» **JOB**:
The pictures are to be dropped, and the records below are to be restated word for word.

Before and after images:
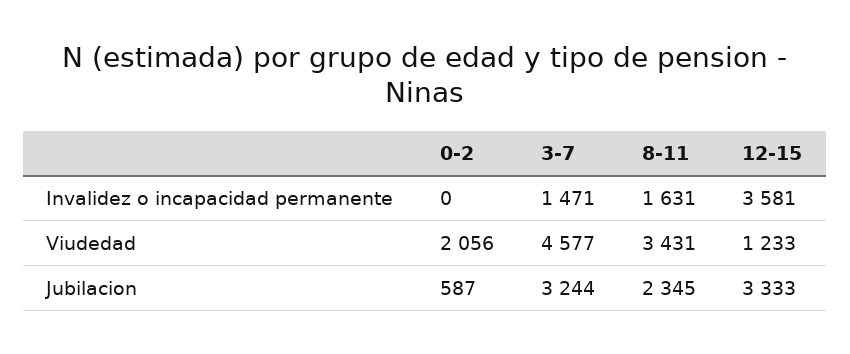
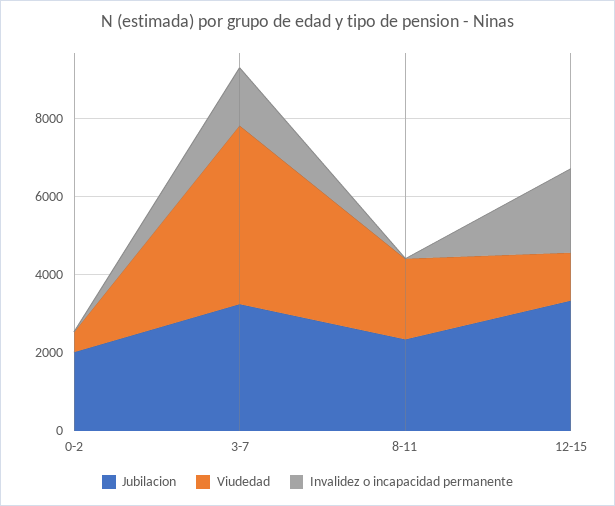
  {
    "Invalidez o incapacidad permanente": {
      "0-2": 0,
      "3-7": 1471,
-     "8-11": 1631,
+     "8-11": 0,
-     "12-15": 3581
+     "12-15": 2000
    },
    "Viudedad": {
-     "0-2": 2056,
+     "0-2": 500,
      "3-7": 4577,
-     "8-11": 3431,
+     "8-11": 2000,
      "12-15": 1233
    },
    "Jubilacion": {
-     "0-2": 587,
+     "0-2": 2000,
      "3-7": 3244,
      "8-11": 2345,
      "12-15": 3333
    }
  }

» **RESULT OF THIS TASK**:
  {
    "Invalidez o incapacidad permanente": {
      "0-2": 0,
      "3-7": 1471,
-     "8-11": 1631,
+     "8-11": 0,
-     "12-15": 3581
+     "12-15": 2000
    },
    "Viudedad": {
-     "0-2": 2056,
+     "0-2": 500,
      "3-7": 4577,
-     "8-11": 3431,
+     "8-11": 2000,
      "12-15": 1233
    },
    "Jubilacion": {
-     "0-2": 587,
+     "0-2": 2000,
      "3-7": 3244,
      "8-11": 2345,
      "12-15": 3333
    }
  }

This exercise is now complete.